We press on, now sheltered by a privately owned mixed woodland, keeping our eyes open for the sculpture hidden in the trees. On reaching the crest of the woods, we re-meet the stream, wider than normal as it slides across the fields. Hopping and splashing across, Himself and I cross carefully as we can while the boys, in wellies, slosh through large puddles and leap a narrow stretch of the stream.
 Our target is a rocky outcrop known locally as Deer Stones, we plan, not to sit on top as we usually do, but to shelter at its feet for a mug of tea and biscuits.
We do not stay long - just long enough to wrap cold fingers around flask mugs and sip scalding hot tea, just long enough to eat home made peanut butter biscuits, just long enough to watch our words and biscuit crumbs fly away on the breeze and just long enough to see the rain clouds building up behind us. 
We leave our brief shelter, turning our backs to the wind, setting off higher up on to the moor slopes. Behind us we can hear the turbines turning, chopping at the air with a whop whop whop whop sound.
Finally our path begins to turn downward, towards one of our favourite local forests. 'Our' hill - Boulsworth, looms bull-like to our right. A huge wet heather and reed covered lump, it grows taller as our path goes down and down. We watch out for gouges in the moorland soil, covered by grass and filled with mud and water. 
As we near the forest gate we stop amazed at a strange phenomenon.  A small section of the fence has taken on the appearance of a hairy waffle, flapping madly in the breeze.
The boys go over to investigate, as do we. 
The grass screams at the wind as it is battered and flung around wildly. 
Eldest takes a few seconds of footage - it is too cold to stay long. (I have inserted his video - I am hoping it works, if it doesn't I will try again - you do need to see the madness of the grass trapped in the fence).

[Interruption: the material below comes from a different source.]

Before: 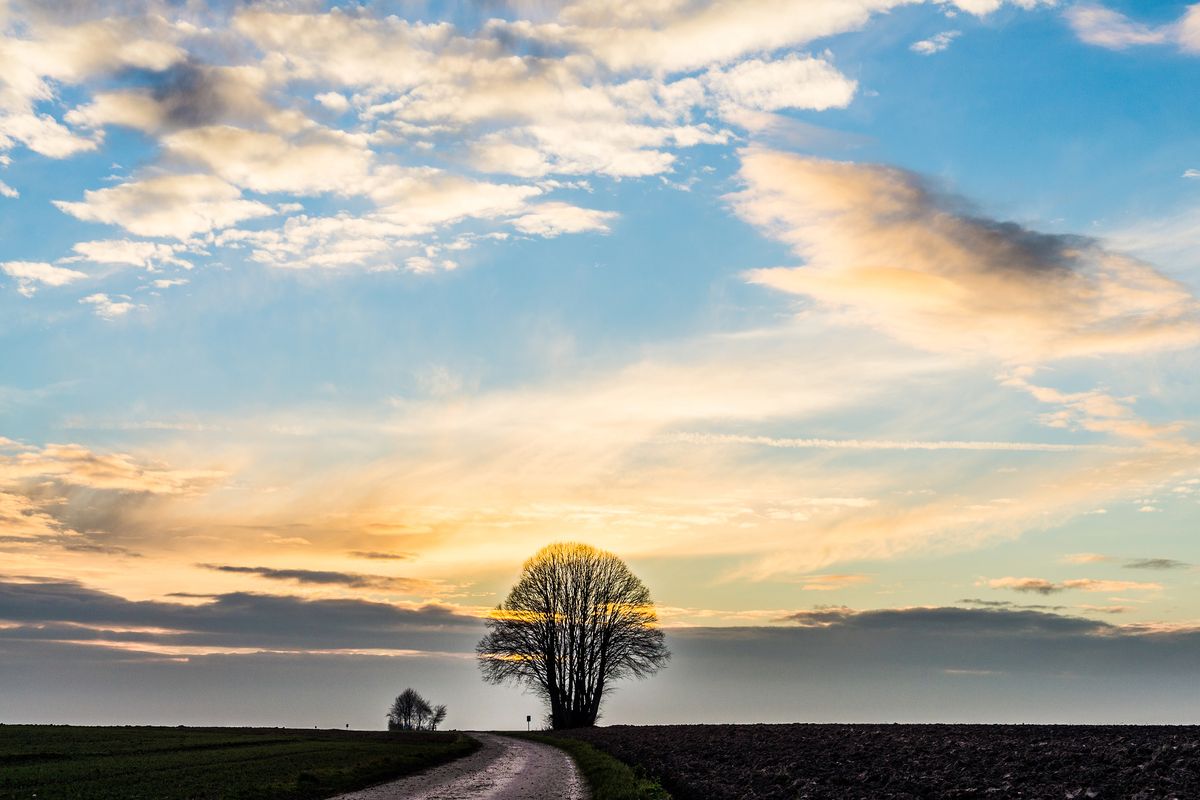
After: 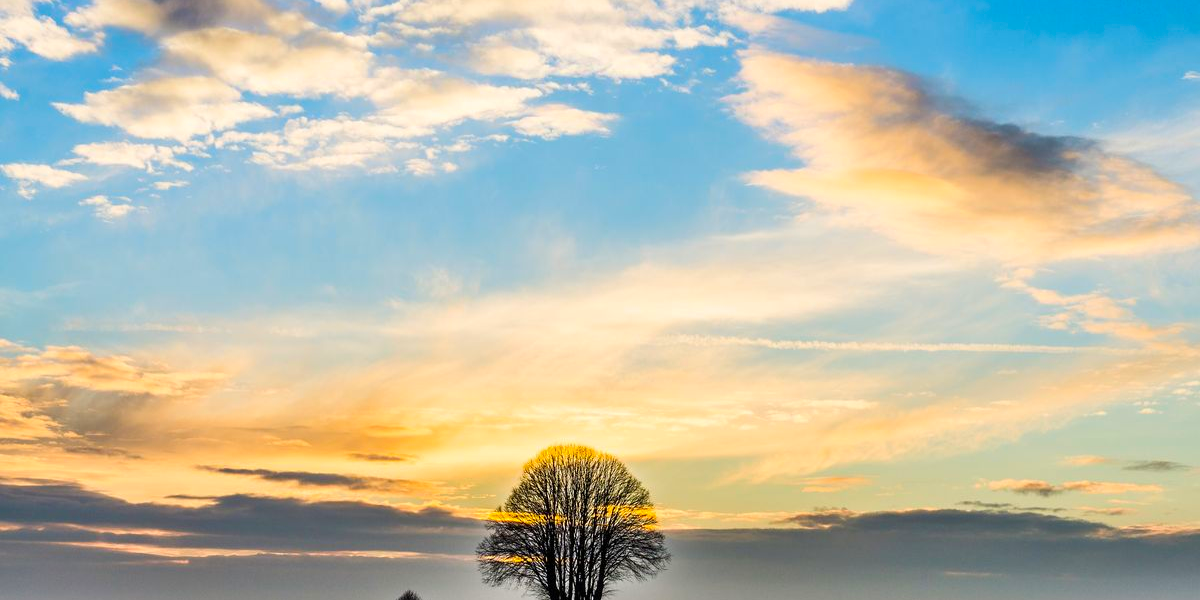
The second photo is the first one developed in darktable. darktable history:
color correction: highlights b* -0.031, saturation 1.36
crop and rotate: top 12.484%, bottom 12.475%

We slip into the forest gratefully and immediately feel the dramatic effect of calm and stillness. Above us the trees wave around, but at their bases the air is sleeping and we walk undisturbed. Along the way we find a spring - bubbling up through the earth with a woody sound as clear water runs down hill and disappears into moorland grasses.

We come out of the protective darkness of the forest into a glade with hidden streams and puddles of mud, we again skip and hop our way until we reach the fields. Suddenly it is firmer underfoot, years of agricultural draining has made the ground less sodden and our way much easier.

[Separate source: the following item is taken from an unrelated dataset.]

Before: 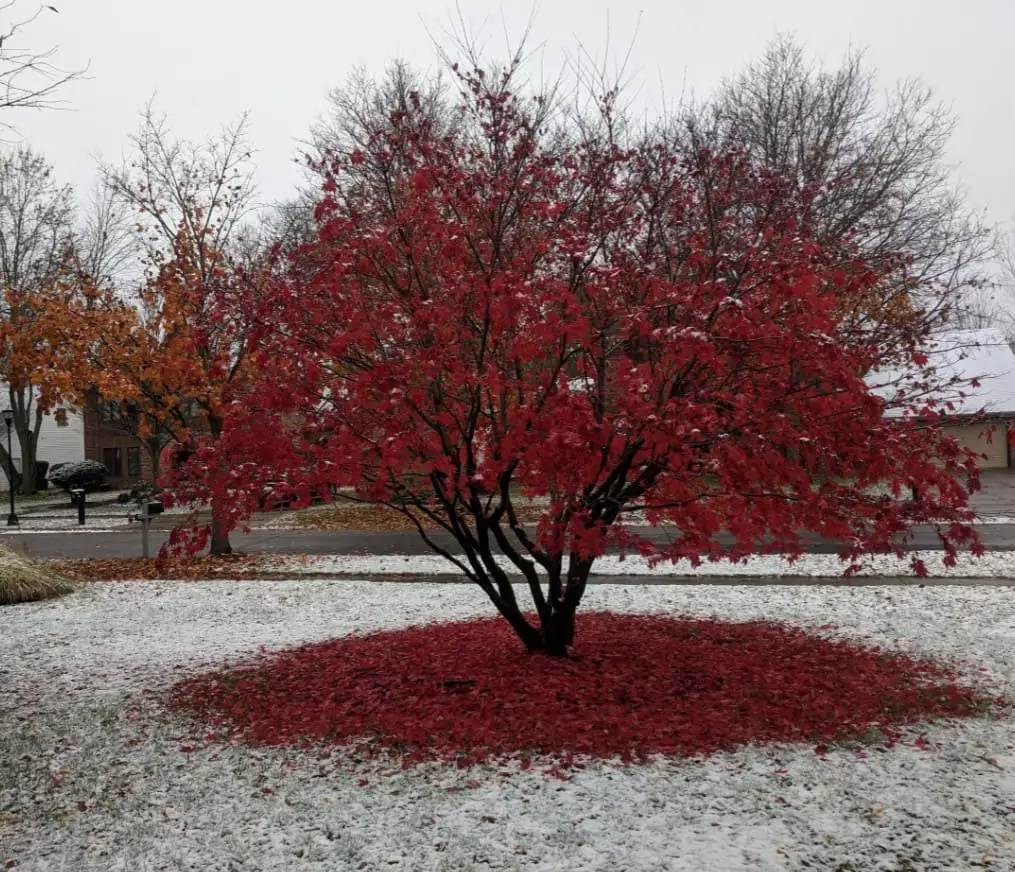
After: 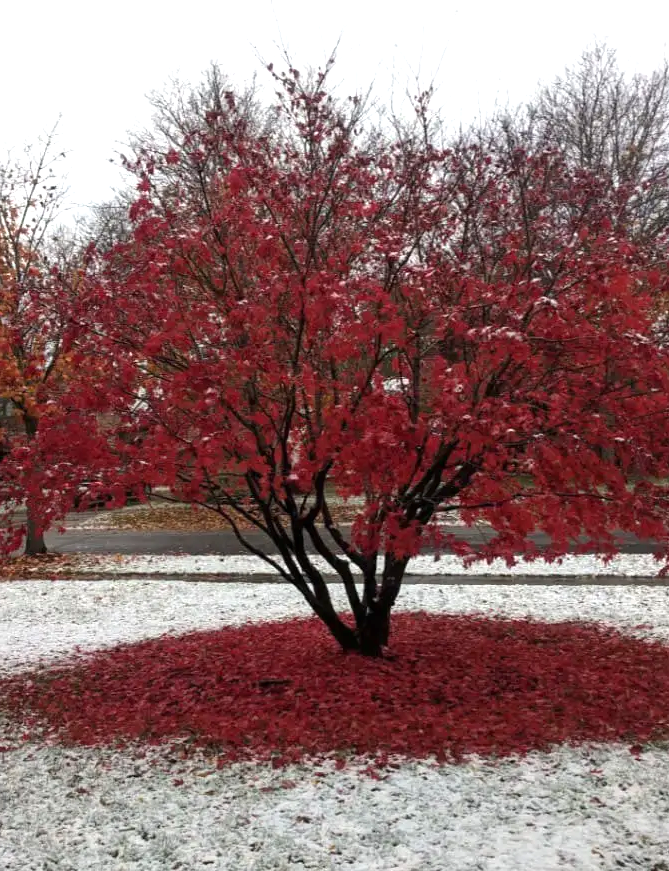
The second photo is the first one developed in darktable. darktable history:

Down, down, into the first farm yard, down, down through another, more houses, then finally landing at the far end of the village road, narrow and bumpy and in need of resurfacing.  We turn left and walk up through the older part of the village, small terraced cottages jostling for space with their festive lights singing out in the gloom of a wintery evening.

The houses started to get larger, with modern interlopers squeezing in between.  Converted chapels and modernised pig styes now desirable housing.  Down we continue until we finally reach our home. It is dark now, we are surprisingly mud-free and ready to end our walk.

Put the kettle on, stoke the fire, feel my cheeks burn as I warm up - it has been a good one.


22. Winter Solstice - the turning of the seasons.

Twenty two - a rather muddy one.

A strange year - weather wise.
A roller coaster year.
A nearly completed calendar year.

Winter solstice - the north pole is tilted away from the warm of the sun, shying away from the light so we receive the fewest hours of sunlight of the year.

But it does mean that we are tipping towards summer.
Gently gently, moment by moment the earth readdresses the balance and our days lengthen.
The wheel turns.
The cycle continues.

Solstice can be a magical - it can be contemplative, it can feel rejuvenating and it can feel positive. Over the years we have celebrated with food and stories, with candles and songs, but this year, I suspect we will just celebrate quietly relishing the thought of the return of the sun.